Торн фыркнул: а то он не знал! Фосбери рассказал, что, помимо других вещей, маркизу привезли сюда два полных ящика книг.

Два ящика! И что он, интересно, намерен с ними делать? Настоящая загадка! Сами по себе книги ведь ни на что не годились. Торн вгляделся в изодранный переплет и попытался прочитать.

– Кто, черт возьми, этот Ар…

Кейт забрала у него книгу и посмотрела на корешок.

– Аристотель. Это грек.

– Еще и грек? Один из тех, кто сражался за Елену Прекрасную?

– Он был философом. Но сейчас это не важно.

– Нет, важно. Нельзя позволять Баджеру грызть книги.

– Знаю-знаю. Он наверняка схватил ее, когда я отвлеклась. – Кейт пожала плечами. – Отдадим какую-нибудь взамен. Эван не станет сердиться.

– Эван? – Торн резко вскинул голову, неожиданно почувствовав абсолютно иррациональный приступ ревности. – Так он уже «Эван»?

– Да. Именно поэтому я и хотел поговорить с тобой. У меня хорошая новость: лорд Дру…

Внезапно замолчав, она прижала руку ко рту.

Он опустил взгляд и сразу понял, в чем дело: у ее ног лежала только что убитая крыса – голый, как червяк, хвост еще дергался. А у щенка, который принес ей свою добычу, розовый язык свисал из ощеренной пасти, что свидетельствовало о невероятной степени возбуждения и гордости.

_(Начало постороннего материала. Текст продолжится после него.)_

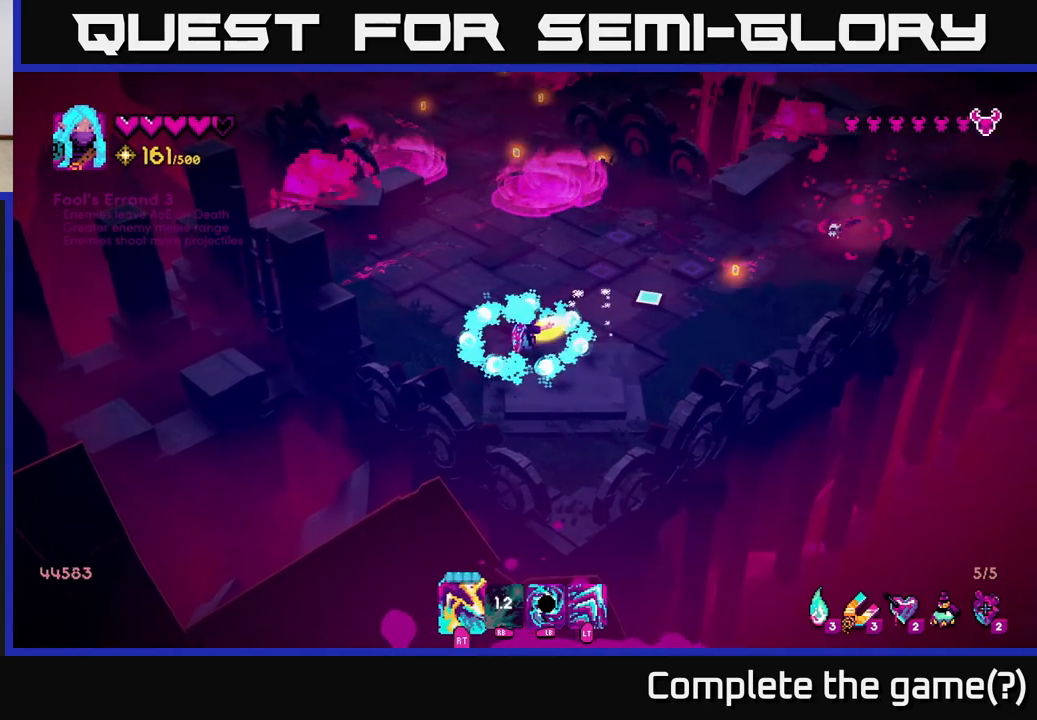
{"buttons": [], "left_stick": "center", "right_stick": "up-right", "events": [[283, "R2", "down"], [383, "R2", "up"]]}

– Не вздумай завопить! – тихо и холодно предупредил ее Торн, опустившись на корточки рядом с Баджером и любовно потрепав пса по холке. – А то собьешь псину с толку. Он все сделал правильно.

– Вот это? – пискнула Кейт через прижатую к губам ладонь, другой рукой указав на бездыханную крысу. – Вот это правильно? Мне кажется, я единственная, кто сбит с толку.

– После ярмарки осталось много мусора, объедки, в том числе яблочные огрызки. Все это привлекает разных паразитов. Баджер выследил и убил одного из них – именно для этого и была выведена его порода, – так что заслуживает похвалы.

– И что мне нужно сделать? – Кейт в ужасе смотрела на дохлую крысу. – Только не проси меня дотронуться до нее: не смогу.

– А тебе и не надо ее трогать. Просто веди себя так, словно это самый лучший поступок Баджера. Похвали его, отвлеки, а я тем временем сброшу эту окровавленную тварь с обрыва.

Кейт кивнула и пока ласкала щенка, Торн нашел совок и выкинул крысу, а когда вернулся, увидел, как она держит в руках забавную мордаху щенка и приговаривает:

– Ты самый умный пес во всем Суссексе, Баджер, знаешь об этом? Храбрец! Я тебя просто обожаю.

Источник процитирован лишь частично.